Task brief -> Your output should be each line from the material below that has the word "degrees".

Dataset content ->
****************************************
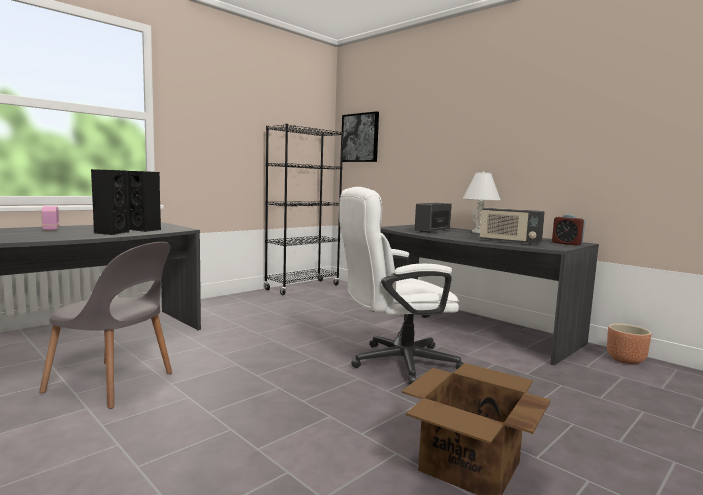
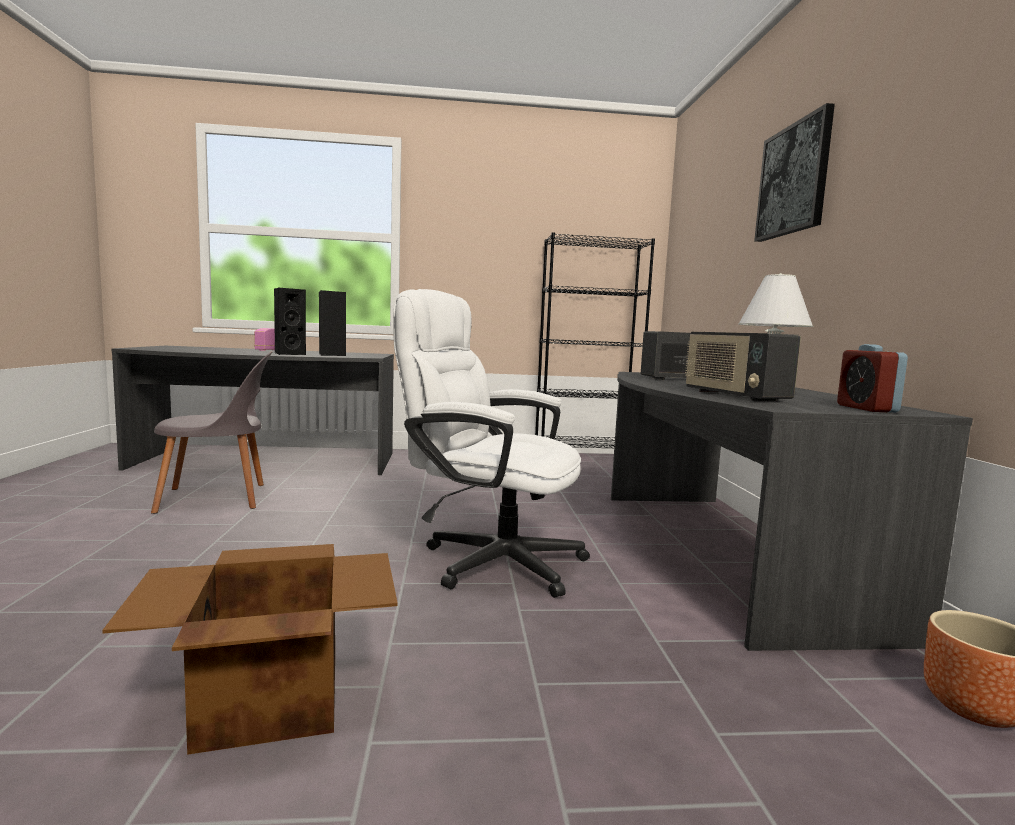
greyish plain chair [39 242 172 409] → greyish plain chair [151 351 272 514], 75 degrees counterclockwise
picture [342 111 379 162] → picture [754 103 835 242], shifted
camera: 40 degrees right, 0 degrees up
****************************************
Result for this exercise ->
greyish plain chair [39 242 172 409] → greyish plain chair [151 351 272 514], 75 degrees counterclockwise
camera: 40 degrees right, 0 degrees up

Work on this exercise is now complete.